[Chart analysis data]

·····

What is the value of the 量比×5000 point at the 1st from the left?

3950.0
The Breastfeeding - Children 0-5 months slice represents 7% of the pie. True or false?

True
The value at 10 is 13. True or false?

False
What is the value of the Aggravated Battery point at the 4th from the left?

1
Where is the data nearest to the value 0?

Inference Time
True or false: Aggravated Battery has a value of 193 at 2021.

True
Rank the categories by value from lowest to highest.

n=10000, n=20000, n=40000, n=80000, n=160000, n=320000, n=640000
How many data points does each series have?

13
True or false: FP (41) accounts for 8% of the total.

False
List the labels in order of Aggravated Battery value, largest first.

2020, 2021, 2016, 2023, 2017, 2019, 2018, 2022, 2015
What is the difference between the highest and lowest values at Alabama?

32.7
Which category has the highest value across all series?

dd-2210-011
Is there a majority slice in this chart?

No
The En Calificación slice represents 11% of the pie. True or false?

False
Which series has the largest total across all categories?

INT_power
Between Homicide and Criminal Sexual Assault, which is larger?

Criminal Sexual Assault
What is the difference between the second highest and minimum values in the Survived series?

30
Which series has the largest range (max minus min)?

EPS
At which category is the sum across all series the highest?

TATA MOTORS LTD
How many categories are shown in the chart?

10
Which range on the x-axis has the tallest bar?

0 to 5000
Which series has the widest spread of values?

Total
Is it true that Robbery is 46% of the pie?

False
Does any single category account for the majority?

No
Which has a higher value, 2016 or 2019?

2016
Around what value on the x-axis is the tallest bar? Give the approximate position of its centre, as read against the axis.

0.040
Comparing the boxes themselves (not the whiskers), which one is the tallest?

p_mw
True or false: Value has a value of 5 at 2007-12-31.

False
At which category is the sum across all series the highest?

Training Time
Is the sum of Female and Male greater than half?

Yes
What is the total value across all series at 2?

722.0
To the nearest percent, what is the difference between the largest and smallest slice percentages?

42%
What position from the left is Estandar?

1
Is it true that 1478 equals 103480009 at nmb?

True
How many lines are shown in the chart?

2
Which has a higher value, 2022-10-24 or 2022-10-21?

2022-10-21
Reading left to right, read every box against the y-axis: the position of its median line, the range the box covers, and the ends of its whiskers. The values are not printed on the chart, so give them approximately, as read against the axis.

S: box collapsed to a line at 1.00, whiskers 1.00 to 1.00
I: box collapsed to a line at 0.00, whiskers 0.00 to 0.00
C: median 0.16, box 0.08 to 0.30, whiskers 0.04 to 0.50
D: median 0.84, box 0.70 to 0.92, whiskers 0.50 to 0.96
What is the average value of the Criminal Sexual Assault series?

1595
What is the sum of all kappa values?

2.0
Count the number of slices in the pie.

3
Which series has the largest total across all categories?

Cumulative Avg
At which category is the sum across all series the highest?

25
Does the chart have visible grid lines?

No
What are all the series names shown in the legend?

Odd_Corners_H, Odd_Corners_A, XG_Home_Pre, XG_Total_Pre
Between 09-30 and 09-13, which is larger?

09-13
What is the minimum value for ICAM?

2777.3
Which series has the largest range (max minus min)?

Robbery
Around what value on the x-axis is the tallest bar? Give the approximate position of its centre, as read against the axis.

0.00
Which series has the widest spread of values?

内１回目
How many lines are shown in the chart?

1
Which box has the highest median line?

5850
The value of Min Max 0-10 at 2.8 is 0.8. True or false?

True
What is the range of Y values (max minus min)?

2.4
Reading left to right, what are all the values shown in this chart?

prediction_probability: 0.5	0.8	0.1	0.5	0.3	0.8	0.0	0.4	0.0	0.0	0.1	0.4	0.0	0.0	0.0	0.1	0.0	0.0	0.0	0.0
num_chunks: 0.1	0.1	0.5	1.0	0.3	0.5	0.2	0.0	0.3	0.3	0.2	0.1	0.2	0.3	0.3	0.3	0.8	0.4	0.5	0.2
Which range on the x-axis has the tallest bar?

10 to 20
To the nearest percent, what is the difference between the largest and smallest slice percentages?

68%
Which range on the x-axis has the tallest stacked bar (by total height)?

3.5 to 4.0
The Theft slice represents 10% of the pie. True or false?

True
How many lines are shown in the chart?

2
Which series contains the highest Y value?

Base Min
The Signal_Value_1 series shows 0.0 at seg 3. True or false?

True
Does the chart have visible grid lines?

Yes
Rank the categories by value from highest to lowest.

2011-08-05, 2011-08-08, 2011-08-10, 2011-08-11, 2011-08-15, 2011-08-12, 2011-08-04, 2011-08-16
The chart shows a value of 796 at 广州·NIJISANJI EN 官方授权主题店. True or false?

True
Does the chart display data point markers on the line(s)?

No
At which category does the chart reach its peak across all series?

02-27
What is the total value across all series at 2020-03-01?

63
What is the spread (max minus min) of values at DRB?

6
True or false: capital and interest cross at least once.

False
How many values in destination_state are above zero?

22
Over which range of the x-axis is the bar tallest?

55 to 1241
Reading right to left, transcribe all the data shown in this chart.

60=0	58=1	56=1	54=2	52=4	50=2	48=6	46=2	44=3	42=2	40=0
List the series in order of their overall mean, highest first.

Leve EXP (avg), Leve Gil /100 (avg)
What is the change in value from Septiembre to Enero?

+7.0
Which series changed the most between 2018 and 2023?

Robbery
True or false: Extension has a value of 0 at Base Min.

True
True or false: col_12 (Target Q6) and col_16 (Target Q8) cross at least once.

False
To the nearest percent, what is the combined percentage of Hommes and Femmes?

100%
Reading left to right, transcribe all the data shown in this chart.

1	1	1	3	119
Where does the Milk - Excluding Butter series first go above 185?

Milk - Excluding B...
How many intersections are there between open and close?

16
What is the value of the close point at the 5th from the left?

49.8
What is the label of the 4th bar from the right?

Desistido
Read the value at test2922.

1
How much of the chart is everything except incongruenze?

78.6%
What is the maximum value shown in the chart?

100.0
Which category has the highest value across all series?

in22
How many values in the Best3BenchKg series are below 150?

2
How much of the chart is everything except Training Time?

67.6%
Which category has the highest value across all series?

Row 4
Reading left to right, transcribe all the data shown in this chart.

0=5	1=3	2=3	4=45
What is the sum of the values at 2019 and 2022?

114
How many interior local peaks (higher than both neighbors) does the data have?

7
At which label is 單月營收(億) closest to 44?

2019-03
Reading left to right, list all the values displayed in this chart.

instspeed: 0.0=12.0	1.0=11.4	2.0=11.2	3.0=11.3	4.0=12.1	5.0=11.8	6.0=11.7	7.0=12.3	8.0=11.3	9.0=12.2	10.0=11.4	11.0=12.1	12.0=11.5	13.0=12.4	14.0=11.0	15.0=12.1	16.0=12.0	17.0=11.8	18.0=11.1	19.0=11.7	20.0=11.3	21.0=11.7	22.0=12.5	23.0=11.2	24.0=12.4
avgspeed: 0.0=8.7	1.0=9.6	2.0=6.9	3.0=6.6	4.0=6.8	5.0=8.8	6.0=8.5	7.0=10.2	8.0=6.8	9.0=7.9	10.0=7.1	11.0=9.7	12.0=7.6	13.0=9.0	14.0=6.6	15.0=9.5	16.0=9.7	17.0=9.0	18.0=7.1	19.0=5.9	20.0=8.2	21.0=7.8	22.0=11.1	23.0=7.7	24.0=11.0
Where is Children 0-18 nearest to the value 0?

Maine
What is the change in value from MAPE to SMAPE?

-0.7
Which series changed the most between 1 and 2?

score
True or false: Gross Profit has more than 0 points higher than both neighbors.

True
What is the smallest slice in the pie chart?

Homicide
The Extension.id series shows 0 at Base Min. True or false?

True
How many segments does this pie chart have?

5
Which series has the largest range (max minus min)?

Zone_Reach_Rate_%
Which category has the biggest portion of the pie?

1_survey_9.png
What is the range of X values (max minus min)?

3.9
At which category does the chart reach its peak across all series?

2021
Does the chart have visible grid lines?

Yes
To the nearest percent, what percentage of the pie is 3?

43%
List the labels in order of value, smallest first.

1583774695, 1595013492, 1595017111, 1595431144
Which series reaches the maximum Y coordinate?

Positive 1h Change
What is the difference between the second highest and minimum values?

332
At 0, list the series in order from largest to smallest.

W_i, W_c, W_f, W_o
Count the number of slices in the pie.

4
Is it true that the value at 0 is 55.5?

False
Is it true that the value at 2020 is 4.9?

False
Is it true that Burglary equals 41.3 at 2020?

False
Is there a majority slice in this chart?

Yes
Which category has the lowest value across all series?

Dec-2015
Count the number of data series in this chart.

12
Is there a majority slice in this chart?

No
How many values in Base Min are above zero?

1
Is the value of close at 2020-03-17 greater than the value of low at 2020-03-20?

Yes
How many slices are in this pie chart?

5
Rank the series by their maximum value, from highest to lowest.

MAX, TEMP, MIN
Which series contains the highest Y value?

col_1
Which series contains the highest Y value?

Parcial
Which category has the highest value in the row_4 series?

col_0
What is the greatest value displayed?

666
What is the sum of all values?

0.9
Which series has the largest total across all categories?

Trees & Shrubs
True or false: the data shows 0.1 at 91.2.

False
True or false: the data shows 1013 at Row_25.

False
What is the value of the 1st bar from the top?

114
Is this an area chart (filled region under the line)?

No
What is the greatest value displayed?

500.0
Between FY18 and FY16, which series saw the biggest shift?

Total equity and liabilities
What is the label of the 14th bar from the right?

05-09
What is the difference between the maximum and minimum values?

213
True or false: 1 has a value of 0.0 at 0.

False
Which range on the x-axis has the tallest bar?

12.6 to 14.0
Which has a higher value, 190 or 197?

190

·····

### EXERCISE REQUIREMENTS
How many lines above contain the word "Homicide"? Reply with the number only.

### ANSWER BELOW
2